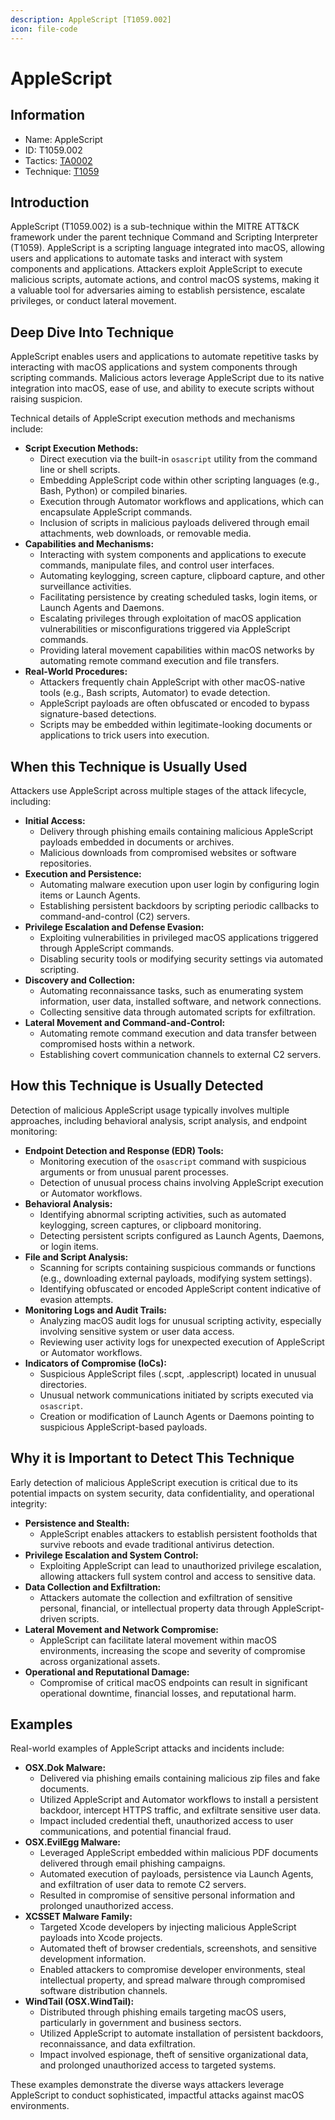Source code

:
 ```yaml
---
description: AppleScript [T1059.002]
icon: file-code
---
```


# AppleScript

## Information

* Name: AppleScript
* ID: T1059.002
* Tactics: [TA0002](../)
* Technique: [T1059](./)

## Introduction

AppleScript (T1059.002) is a sub-technique within the MITRE ATT\&CK framework under the parent technique Command and Scripting Interpreter (T1059). AppleScript is a scripting language integrated into macOS, allowing users and applications to automate tasks and interact with system components and applications. Attackers exploit AppleScript to execute malicious scripts, automate actions, and control macOS systems, making it a valuable tool for adversaries aiming to establish persistence, escalate privileges, or conduct lateral movement.

## Deep Dive Into Technique

AppleScript enables users and applications to automate repetitive tasks by interacting with macOS applications and system components through scripting commands. Malicious actors leverage AppleScript due to its native integration into macOS, ease of use, and ability to execute scripts without raising suspicion.

Technical details of AppleScript execution methods and mechanisms include:

* **Script Execution Methods:**
  * Direct execution via the built-in `osascript` utility from the command line or shell scripts.
  * Embedding AppleScript code within other scripting languages (e.g., Bash, Python) or compiled binaries.
  * Execution through Automator workflows and applications, which can encapsulate AppleScript commands.
  * Inclusion of scripts in malicious payloads delivered through email attachments, web downloads, or removable media.
* **Capabilities and Mechanisms:**
  * Interacting with system components and applications to execute commands, manipulate files, and control user interfaces.
  * Automating keylogging, screen capture, clipboard capture, and other surveillance activities.
  * Facilitating persistence by creating scheduled tasks, login items, or Launch Agents and Daemons.
  * Escalating privileges through exploitation of macOS application vulnerabilities or misconfigurations triggered via AppleScript commands.
  * Providing lateral movement capabilities within macOS networks by automating remote command execution and file transfers.
* **Real-World Procedures:**
  * Attackers frequently chain AppleScript with other macOS-native tools (e.g., Bash scripts, Automator) to evade detection.
  * AppleScript payloads are often obfuscated or encoded to bypass signature-based detections.
  * Scripts may be embedded within legitimate-looking documents or applications to trick users into execution.

## When this Technique is Usually Used

Attackers use AppleScript across multiple stages of the attack lifecycle, including:

* **Initial Access:**
  * Delivery through phishing emails containing malicious AppleScript payloads embedded in documents or archives.
  * Malicious downloads from compromised websites or software repositories.
* **Execution and Persistence:**
  * Automating malware execution upon user login by configuring login items or Launch Agents.
  * Establishing persistent backdoors by scripting periodic callbacks to command-and-control (C2) servers.
* **Privilege Escalation and Defense Evasion:**
  * Exploiting vulnerabilities in privileged macOS applications triggered through AppleScript commands.
  * Disabling security tools or modifying security settings via automated scripting.
* **Discovery and Collection:**
  * Automating reconnaissance tasks, such as enumerating system information, user data, installed software, and network connections.
  * Collecting sensitive data through automated scripts for exfiltration.
* **Lateral Movement and Command-and-Control:**
  * Automating remote command execution and data transfer between compromised hosts within a network.
  * Establishing covert communication channels to external C2 servers.

## How this Technique is Usually Detected

Detection of malicious AppleScript usage typically involves multiple approaches, including behavioral analysis, script analysis, and endpoint monitoring:

* **Endpoint Detection and Response (EDR) Tools:**
  * Monitoring execution of the `osascript` command with suspicious arguments or from unusual parent processes.
  * Detection of unusual process chains involving AppleScript execution or Automator workflows.
* **Behavioral Analysis:**
  * Identifying abnormal scripting activities, such as automated keylogging, screen captures, or clipboard monitoring.
  * Detecting persistent scripts configured as Launch Agents, Daemons, or login items.
* **File and Script Analysis:**
  * Scanning for scripts containing suspicious commands or functions (e.g., downloading external payloads, modifying system settings).
  * Identifying obfuscated or encoded AppleScript content indicative of evasion attempts.
* **Monitoring Logs and Audit Trails:**
  * Analyzing macOS audit logs for unusual scripting activity, especially involving sensitive system or user data access.
  * Reviewing user activity logs for unexpected execution of AppleScript or Automator workflows.
* **Indicators of Compromise (IoCs):**
  * Suspicious AppleScript files (.scpt, .applescript) located in unusual directories.
  * Unusual network communications initiated by scripts executed via `osascript`.
  * Creation or modification of Launch Agents or Daemons pointing to suspicious AppleScript-based payloads.

## Why it is Important to Detect This Technique

Early detection of malicious AppleScript execution is critical due to its potential impacts on system security, data confidentiality, and operational integrity:

* **Persistence and Stealth:**
  * AppleScript enables attackers to establish persistent footholds that survive reboots and evade traditional antivirus detection.
* **Privilege Escalation and System Control:**
  * Exploiting AppleScript can lead to unauthorized privilege escalation, allowing attackers full system control and access to sensitive data.
* **Data Collection and Exfiltration:**
  * Attackers automate the collection and exfiltration of sensitive personal, financial, or intellectual property data through AppleScript-driven scripts.
* **Lateral Movement and Network Compromise:**
  * AppleScript can facilitate lateral movement within macOS environments, increasing the scope and severity of compromise across organizational assets.
* **Operational and Reputational Damage:**
  * Compromise of critical macOS endpoints can result in significant operational downtime, financial losses, and reputational harm.

## Examples

Real-world examples of AppleScript attacks and incidents include:

* **OSX.Dok Malware:**
  * Delivered via phishing emails containing malicious zip files and fake documents.
  * Utilized AppleScript and Automator workflows to install a persistent backdoor, intercept HTTPS traffic, and exfiltrate sensitive user data.
  * Impact included credential theft, unauthorized access to user communications, and potential financial fraud.
* **OSX.EvilEgg Malware:**
  * Leveraged AppleScript embedded within malicious PDF documents delivered through email phishing campaigns.
  * Automated execution of payloads, persistence via Launch Agents, and exfiltration of user data to remote C2 servers.
  * Resulted in compromise of sensitive personal information and prolonged unauthorized access.
* **XCSSET Malware Family:**
  * Targeted Xcode developers by injecting malicious AppleScript payloads into Xcode projects.
  * Automated theft of browser credentials, screenshots, and sensitive development information.
  * Enabled attackers to compromise developer environments, steal intellectual property, and spread malware through compromised software distribution channels.
* **WindTail (OSX.WindTail):**
  * Distributed through phishing emails targeting macOS users, particularly in government and business sectors.
  * Utilized AppleScript to automate installation of persistent backdoors, reconnaissance, and data exfiltration.
  * Impact involved espionage, theft of sensitive organizational data, and prolonged unauthorized access to targeted systems.

These examples demonstrate the diverse ways attackers leverage AppleScript to conduct sophisticated, impactful attacks against macOS environments.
____
#### Description of the task:
Omit the pictures and output all of the other material exactly.

#### Response area:
Source code

:
 ```yaml
---
description: AppleScript [T1059.002]
icon: file-code
---
```


# AppleScript

## Information

* Name: AppleScript
* ID: T1059.002
* Tactics: [TA0002](../)
* Technique: [T1059](./)

## Introduction

AppleScript (T1059.002) is a sub-technique within the MITRE ATT\&CK framework under the parent technique Command and Scripting Interpreter (T1059). AppleScript is a scripting language integrated into macOS, allowing users and applications to automate tasks and interact with system components and applications. Attackers exploit AppleScript to execute malicious scripts, automate actions, and control macOS systems, making it a valuable tool for adversaries aiming to establish persistence, escalate privileges, or conduct lateral movement.

## Deep Dive Into Technique

AppleScript enables users and applications to automate repetitive tasks by interacting with macOS applications and system components through scripting commands. Malicious actors leverage AppleScript due to its native integration into macOS, ease of use, and ability to execute scripts without raising suspicion.

Technical details of AppleScript execution methods and mechanisms include:

* **Script Execution Methods:**
  * Direct execution via the built-in `osascript` utility from the command line or shell scripts.
  * Embedding AppleScript code within other scripting languages (e.g., Bash, Python) or compiled binaries.
  * Execution through Automator workflows and applications, which can encapsulate AppleScript commands.
  * Inclusion of scripts in malicious payloads delivered through email attachments, web downloads, or removable media.
* **Capabilities and Mechanisms:**
  * Interacting with system components and applications to execute commands, manipulate files, and control user interfaces.
  * Automating keylogging, screen capture, clipboard capture, and other surveillance activities.
  * Facilitating persistence by creating scheduled tasks, login items, or Launch Agents and Daemons.
  * Escalating privileges through exploitation of macOS application vulnerabilities or misconfigurations triggered via AppleScript commands.
  * Providing lateral movement capabilities within macOS networks by automating remote command execution and file transfers.
* **Real-World Procedures:**
  * Attackers frequently chain AppleScript with other macOS-native tools (e.g., Bash scripts, Automator) to evade detection.
  * AppleScript payloads are often obfuscated or encoded to bypass signature-based detections.
  * Scripts may be embedded within legitimate-looking documents or applications to trick users into execution.

## When this Technique is Usually Used

Attackers use AppleScript across multiple stages of the attack lifecycle, including:

* **Initial Access:**
  * Delivery through phishing emails containing malicious AppleScript payloads embedded in documents or archives.
  * Malicious downloads from compromised websites or software repositories.
* **Execution and Persistence:**
  * Automating malware execution upon user login by configuring login items or Launch Agents.
  * Establishing persistent backdoors by scripting periodic callbacks to command-and-control (C2) servers.
* **Privilege Escalation and Defense Evasion:**
  * Exploiting vulnerabilities in privileged macOS applications triggered through AppleScript commands.
  * Disabling security tools or modifying security settings via automated scripting.
* **Discovery and Collection:**
  * Automating reconnaissance tasks, such as enumerating system information, user data, installed software, and network connections.
  * Collecting sensitive data through automated scripts for exfiltration.
* **Lateral Movement and Command-and-Control:**
  * Automating remote command execution and data transfer between compromised hosts within a network.
  * Establishing covert communication channels to external C2 servers.

## How this Technique is Usually Detected

Detection of malicious AppleScript usage typically involves multiple approaches, including behavioral analysis, script analysis, and endpoint monitoring:

* **Endpoint Detection and Response (EDR) Tools:**
  * Monitoring execution of the `osascript` command with suspicious arguments or from unusual parent processes.
  * Detection of unusual process chains involving AppleScript execution or Automator workflows.
* **Behavioral Analysis:**
  * Identifying abnormal scripting activities, such as automated keylogging, screen captures, or clipboard monitoring.
  * Detecting persistent scripts configured as Launch Agents, Daemons, or login items.
* **File and Script Analysis:**
  * Scanning for scripts containing suspicious commands or functions (e.g., downloading external payloads, modifying system settings).
  * Identifying obfuscated or encoded AppleScript content indicative of evasion attempts.
* **Monitoring Logs and Audit Trails:**
  * Analyzing macOS audit logs for unusual scripting activity, especially involving sensitive system or user data access.
  * Reviewing user activity logs for unexpected execution of AppleScript or Automator workflows.
* **Indicators of Compromise (IoCs):**
  * Suspicious AppleScript files (.scpt, .applescript) located in unusual directories.
  * Unusual network communications initiated by scripts executed via `osascript`.
  * Creation or modification of Launch Agents or Daemons pointing to suspicious AppleScript-based payloads.

## Why it is Important to Detect This Technique

Early detection of malicious AppleScript execution is critical due to its potential impacts on system security, data confidentiality, and operational integrity:

* **Persistence and Stealth:**
  * AppleScript enables attackers to establish persistent footholds that survive reboots and evade traditional antivirus detection.
* **Privilege Escalation and System Control:**
  * Exploiting AppleScript can lead to unauthorized privilege escalation, allowing attackers full system control and access to sensitive data.
* **Data Collection and Exfiltration:**
  * Attackers automate the collection and exfiltration of sensitive personal, financial, or intellectual property data through AppleScript-driven scripts.
* **Lateral Movement and Network Compromise:**
  * AppleScript can facilitate lateral movement within macOS environments, increasing the scope and severity of compromise across organizational assets.
* **Operational and Reputational Damage:**
  * Compromise of critical macOS endpoints can result in significant operational downtime, financial losses, and reputational harm.

## Examples

Real-world examples of AppleScript attacks and incidents include:

* **OSX.Dok Malware:**
  * Delivered via phishing emails containing malicious zip files and fake documents.
  * Utilized AppleScript and Automator workflows to install a persistent backdoor, intercept HTTPS traffic, and exfiltrate sensitive user data.
  * Impact included credential theft, unauthorized access to user communications, and potential financial fraud.
* **OSX.EvilEgg Malware:**
  * Leveraged AppleScript embedded within malicious PDF documents delivered through email phishing campaigns.
  * Automated execution of payloads, persistence via Launch Agents, and exfiltration of user data to remote C2 servers.
  * Resulted in compromise of sensitive personal information and prolonged unauthorized access.
* **XCSSET Malware Family:**
  * Targeted Xcode developers by injecting malicious AppleScript payloads into Xcode projects.
  * Automated theft of browser credentials, screenshots, and sensitive development information.
  * Enabled attackers to compromise developer environments, steal intellectual property, and spread malware through compromised software distribution channels.
* **WindTail (OSX.WindTail):**
  * Distributed through phishing emails targeting macOS users, particularly in government and business sectors.
  * Utilized AppleScript to automate installation of persistent backdoors, reconnaissance, and data exfiltration.
  * Impact involved espionage, theft of sensitive organizational data, and prolonged unauthorized access to targeted systems.

These examples demonstrate the diverse ways attackers leverage AppleScript to conduct sophisticated, impactful attacks against macOS environments.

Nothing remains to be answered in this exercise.